Many Proustian themes are to be found in Henri Bergson’s philosophy. Bergson, the last of the “clear and distinct” French philosophers, saw the future in much the same way as did Proust:
What makes hope such an intense pleasure is the fact that the future, which we dispose of to our liking, appears to us at the same time under a multitude of forms, equally attractive and equally possible. Even if the most coveted of these becomes realized, it will be necessry to give up the others, and we shall have lost a great deal. The idea of the future, pregnant with an infinity of possibilities, is thus more fruitful than the future itself, and this is why we find more charm in hope than in possession, in dreams than in reality.
- Time and Free Will: An Essay on the Immediate Data of Consciousness (1889)
(This Bergsonian thought is echoed in Proust's Contre Sainte-Beuve.)
Perhaps our relationship to the future as well as to the past accounts for the acceleration of time as we grow older? The “infinity of possibilities” is reduced as one reaches life’s end; the future shrinks and withers to a decided finitude. For example, the sad realization of Tony Judt that he would never take another train trip:
Perhaps the most dispiriting consequence of my present disease—more depressing even than its practical, daily manifestations—is the awareness that I shall never again ride the rails.
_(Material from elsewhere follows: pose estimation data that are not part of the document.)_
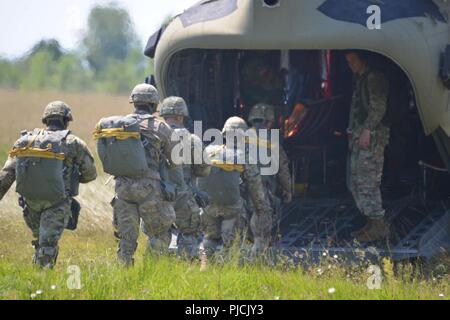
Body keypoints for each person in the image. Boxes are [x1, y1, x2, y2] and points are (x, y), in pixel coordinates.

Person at [0, 101, 97, 268]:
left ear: (45, 120)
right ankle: (42, 280)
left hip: (29, 203)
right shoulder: (73, 143)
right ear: (66, 120)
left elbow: (7, 174)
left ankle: (36, 279)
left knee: (41, 242)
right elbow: (91, 173)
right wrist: (71, 178)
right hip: (57, 203)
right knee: (48, 245)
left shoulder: (25, 141)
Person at [110, 84, 177, 266]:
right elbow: (175, 159)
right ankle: (151, 271)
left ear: (134, 101)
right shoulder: (161, 128)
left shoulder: (118, 125)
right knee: (159, 233)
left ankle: (123, 273)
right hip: (149, 189)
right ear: (154, 103)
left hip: (122, 188)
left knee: (126, 237)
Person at [198, 117, 273, 258]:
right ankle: (227, 269)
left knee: (210, 238)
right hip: (232, 208)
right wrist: (261, 209)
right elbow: (255, 188)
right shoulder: (244, 157)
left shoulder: (208, 151)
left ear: (224, 134)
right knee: (231, 242)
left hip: (208, 207)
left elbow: (197, 176)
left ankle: (206, 266)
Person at [345, 51, 391, 242]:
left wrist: (367, 130)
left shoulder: (374, 78)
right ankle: (370, 223)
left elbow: (378, 107)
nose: (350, 65)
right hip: (360, 136)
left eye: (352, 61)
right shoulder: (361, 79)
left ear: (362, 59)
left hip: (372, 137)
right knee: (356, 180)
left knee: (368, 182)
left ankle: (379, 226)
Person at [158, 96, 210, 258]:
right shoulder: (192, 139)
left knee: (157, 237)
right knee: (189, 235)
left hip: (158, 197)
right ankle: (186, 270)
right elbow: (203, 170)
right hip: (184, 197)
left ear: (164, 116)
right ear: (181, 117)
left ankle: (154, 268)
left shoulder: (155, 137)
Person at [245, 103, 292, 241]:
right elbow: (282, 168)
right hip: (263, 190)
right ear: (269, 122)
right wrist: (288, 190)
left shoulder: (240, 136)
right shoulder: (273, 140)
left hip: (241, 190)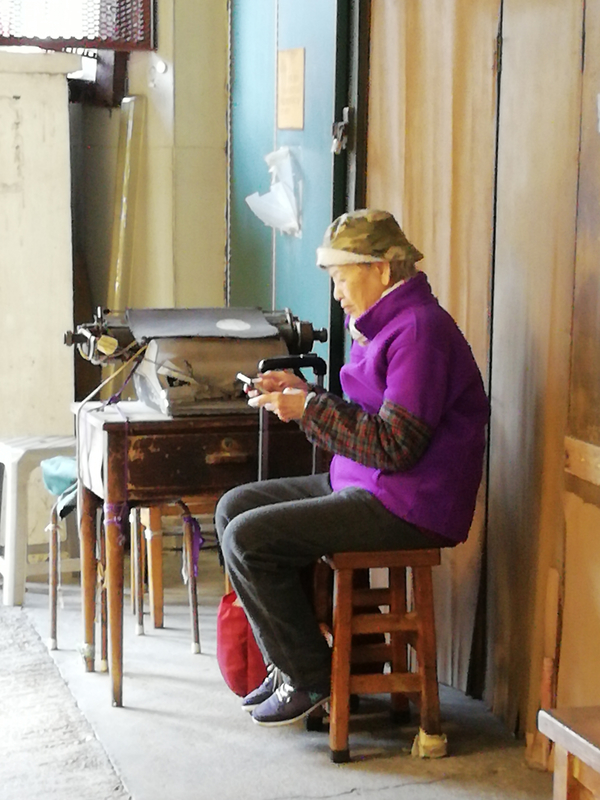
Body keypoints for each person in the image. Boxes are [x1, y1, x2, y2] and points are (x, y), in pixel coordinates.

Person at [216, 209, 489, 727]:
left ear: (383, 270)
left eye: (343, 276)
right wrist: (304, 396)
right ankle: (289, 664)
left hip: (410, 502)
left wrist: (310, 410)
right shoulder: (389, 324)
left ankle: (312, 677)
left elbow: (396, 444)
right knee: (235, 509)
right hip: (367, 482)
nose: (338, 292)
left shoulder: (420, 332)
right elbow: (369, 421)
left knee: (249, 539)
This knowledge weighs on me like a leaden blanket, pressing me ever deeper into that gloom-laden sense of an ending that marks the truly terminal disease: the understanding that some things will never be.
I don’t bring in end-of-life thoughts to be depressing. All I want to do is make a pitch for something other than “living in the now.” As long as we have memories and as long as we believe a future awaits us, living in past, present and future tense at once is a normal and blessed state for human beings. Let’s not sell it short.